**Given records**
----------------
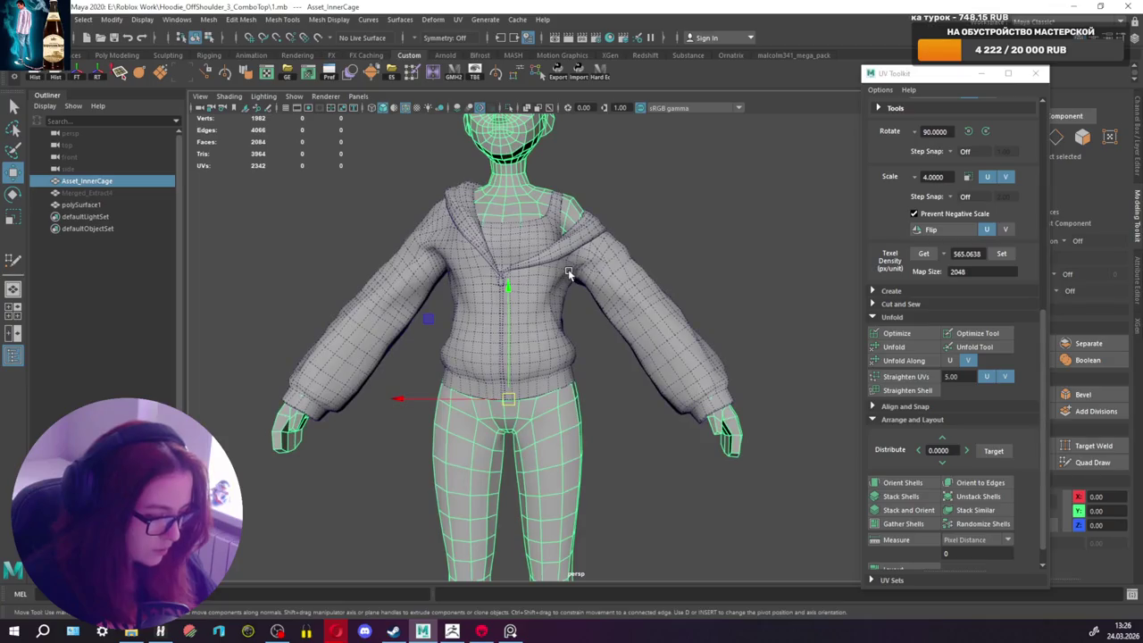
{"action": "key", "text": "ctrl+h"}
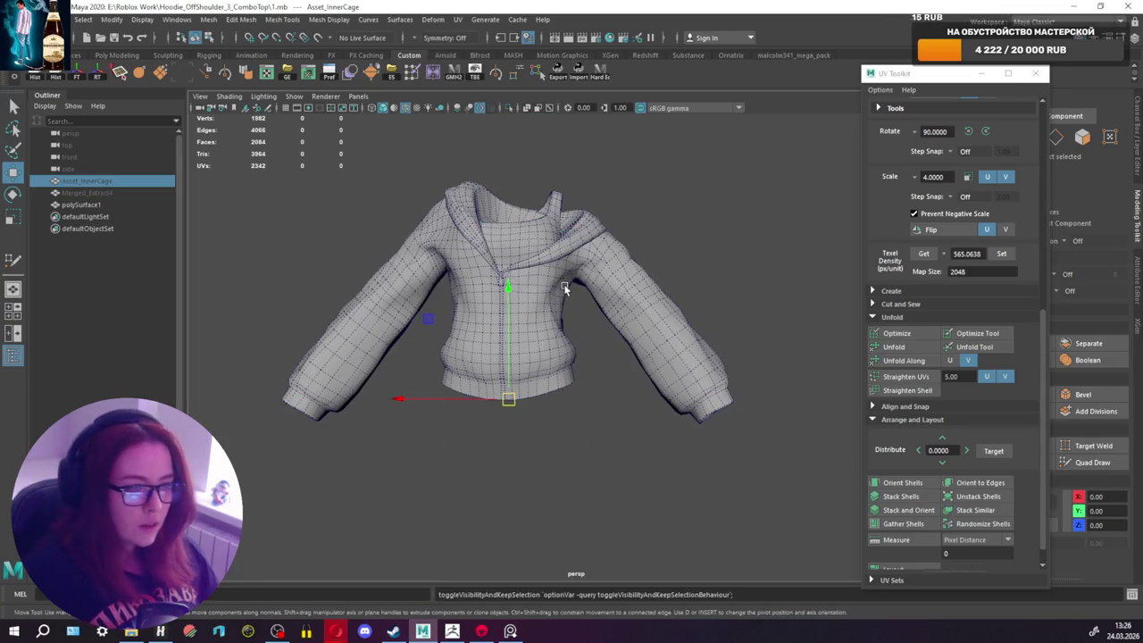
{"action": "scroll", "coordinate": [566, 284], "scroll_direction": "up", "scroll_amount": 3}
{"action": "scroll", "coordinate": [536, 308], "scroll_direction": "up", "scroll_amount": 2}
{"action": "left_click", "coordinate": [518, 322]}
----------------
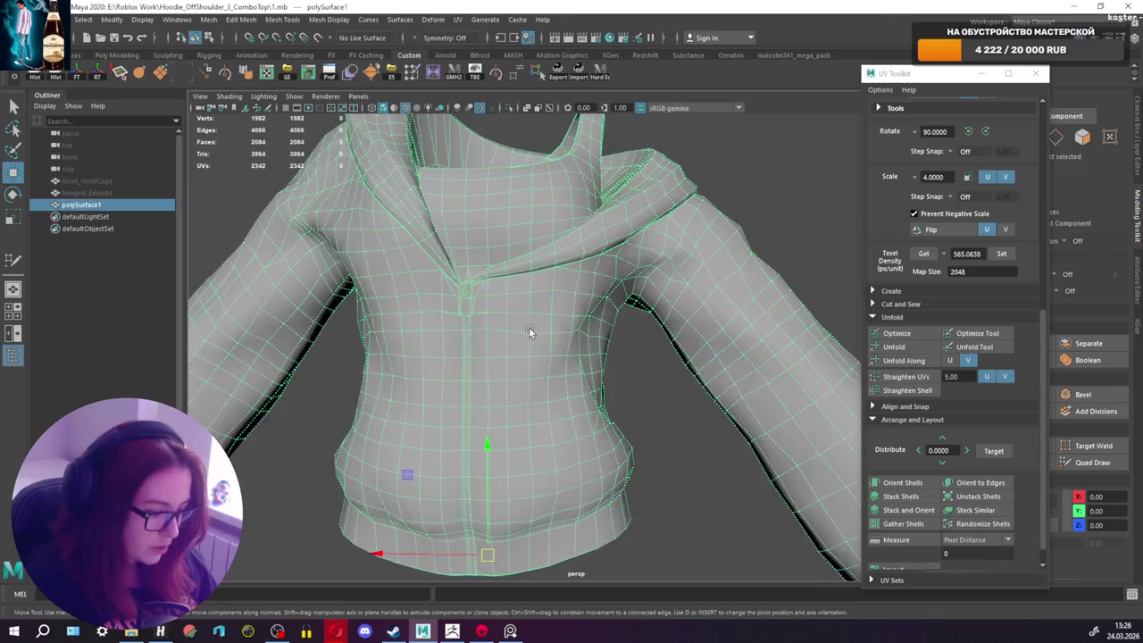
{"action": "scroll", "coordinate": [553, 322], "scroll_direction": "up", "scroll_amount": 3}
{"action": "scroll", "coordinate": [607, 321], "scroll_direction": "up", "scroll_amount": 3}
----------------
**Problem details**
A complete answer lists each line of the data that holds the word "scroll".

**Output for this exercise**
{"action": "scroll", "coordinate": [566, 284], "scroll_direction": "up", "scroll_amount": 3}
{"action": "scroll", "coordinate": [536, 308], "scroll_direction": "up", "scroll_amount": 2}
{"action": "scroll", "coordinate": [553, 322], "scroll_direction": "up", "scroll_amount": 3}
{"action": "scroll", "coordinate": [607, 321], "scroll_direction": "up", "scroll_amount": 3}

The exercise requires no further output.